What is the project?

You will also need a general description of the project for use in various communications and, importantly, in contract recitals. Bear in mind that recitals can be very useful (or dangerous) tools for interpreting a contract in the case of ambiguity in the operative text. There is even a concept of “estoppel by recital”, which can prevent parties to a contract from denying the truth of something stated in a recital, for example that they are an expert in a particular field.

A sophistication of this topic is to ascertain the project objectives.  Examples might include:

  • Financial investment (for example, purchase, redevelopment, letting and resale of commercial property).
  • New business or new venture (for example, construction of a factory for a new product line).
  • Flagship project, such as a new concert hall.

Ask yourself:

  • What would constitute a successful project as far as your client is concerned?
  • What does the client consider to be the major risks (political, legal, technical and commercial) in relation to the project?

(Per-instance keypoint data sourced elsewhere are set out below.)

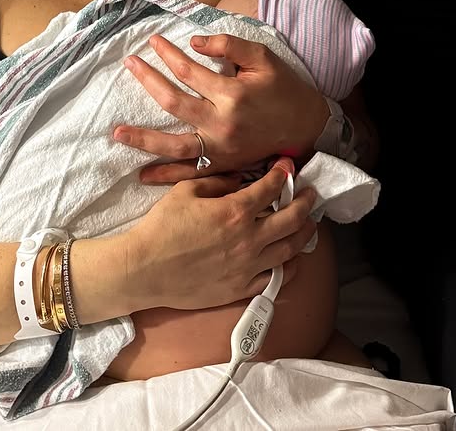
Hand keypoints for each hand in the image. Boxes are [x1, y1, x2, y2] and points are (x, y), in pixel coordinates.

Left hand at [113, 32, 328, 181]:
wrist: (305, 128)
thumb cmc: (283, 88)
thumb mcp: (263, 58)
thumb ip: (230, 46)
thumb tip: (194, 42)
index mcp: (232, 94)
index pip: (189, 70)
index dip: (168, 54)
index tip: (152, 41)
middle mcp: (222, 124)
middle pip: (174, 103)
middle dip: (148, 81)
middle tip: (129, 64)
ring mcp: (221, 149)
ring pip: (175, 145)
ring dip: (144, 139)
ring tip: (117, 133)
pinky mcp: (223, 166)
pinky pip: (190, 173)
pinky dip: (166, 176)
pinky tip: (142, 175)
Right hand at [127, 159, 315, 309]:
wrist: (145, 269)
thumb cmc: (162, 227)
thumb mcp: (186, 190)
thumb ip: (218, 182)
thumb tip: (239, 181)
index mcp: (235, 211)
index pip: (271, 188)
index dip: (283, 174)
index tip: (287, 166)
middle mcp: (248, 239)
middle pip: (291, 219)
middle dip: (305, 202)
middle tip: (310, 194)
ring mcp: (247, 267)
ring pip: (290, 249)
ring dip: (304, 233)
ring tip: (309, 224)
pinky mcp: (241, 289)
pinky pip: (275, 278)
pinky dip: (289, 266)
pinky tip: (292, 258)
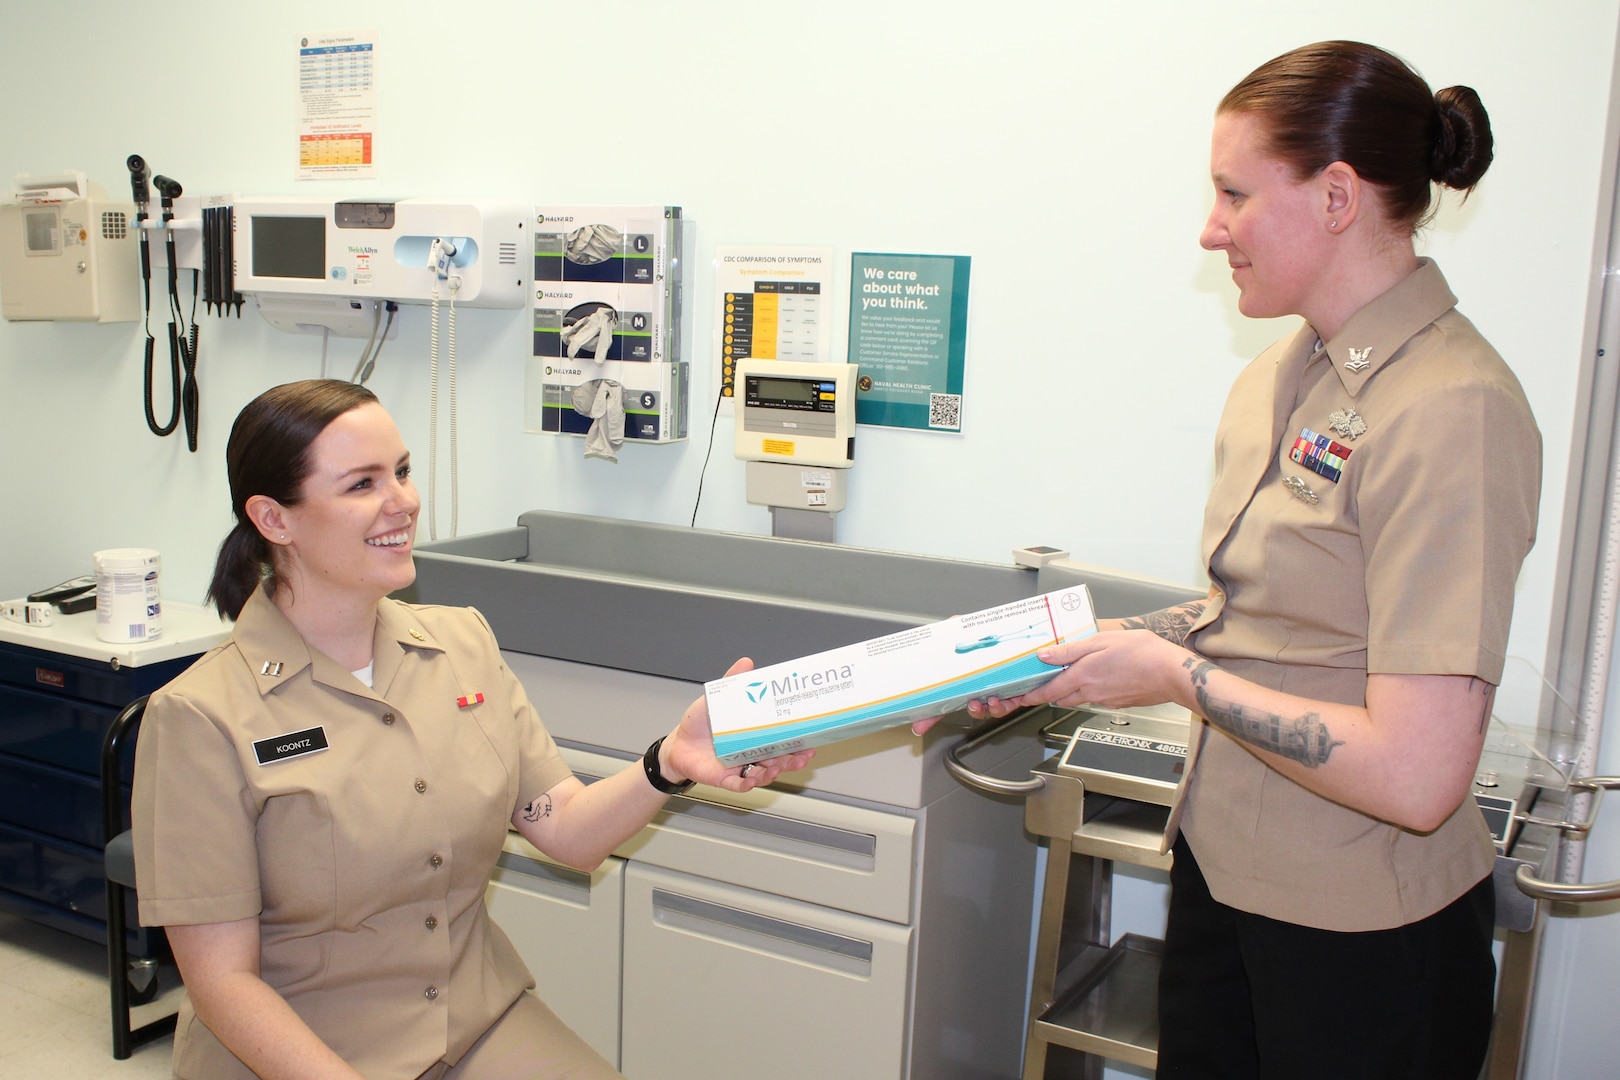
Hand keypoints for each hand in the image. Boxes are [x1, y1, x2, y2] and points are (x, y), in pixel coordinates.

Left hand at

You will need to align the contract strategy to your client’s needs. For example, if the project is the construction of a new concert hall which is to be “the envy of the world”, it might not be too clever to issue a vague outline specification and engage the lowest bidder on a single design and build contract.

Project documents

Start thinking about project documents and how they are going to be created, completed, used and filed by all of the parties. Good organisation starts from the very beginning.

One of my friends recently decided to put a disk full of photos into a sensible structure where individual photos could be found easily. The problem is that there were over two thousand photos. The task of organising them was going to take too long so it was abandoned. The photos remain in a state suitable only for random browsing.

Although certain systems and structures will develop over the life of a project, you shouldn’t defer the organisational stuff to the point where it’s too late. And if you do end up having to think about electronic discovery there might be a mountain to climb. You might think that this could be an advantage in some instances, but my experience is that finding your own documents to resist a claim can be one of the biggest headaches in the dispute resolution process.

Who is your client?

External lawyers in particular need to know who they are acting for:

  • Have you completed appropriate regulatory and compliance procedures including your own firm’s compliance/file opening procedures and conflict checks?
  • Have you written a letter of engagement to the client?
  • Do you need to expressly exclude advice on certain topics (for example, taxation)?
  • Has the letter of engagement been agreed, signed and returned?
  • Has a budget been agreed for your fees?
  • Who at the client has the power to give instructions and what is the scope of their authority (for example) major strategic decisions, budgetary approval for your time/fees, day-to-day decisions?

In house lawyers should also consider the regulatory requirements that affect them.

What is the status of your client?

Will your client be the contracting entity? What is its legal and contracting status? For example:

Firm foundations

Although it may seem at times that having to consider topics of this nature before getting a project underway is like wading through treacle, I find that this initial due diligence will not only bring out useful information about your client and the project objectives, but it will help to get the creative juices flowing.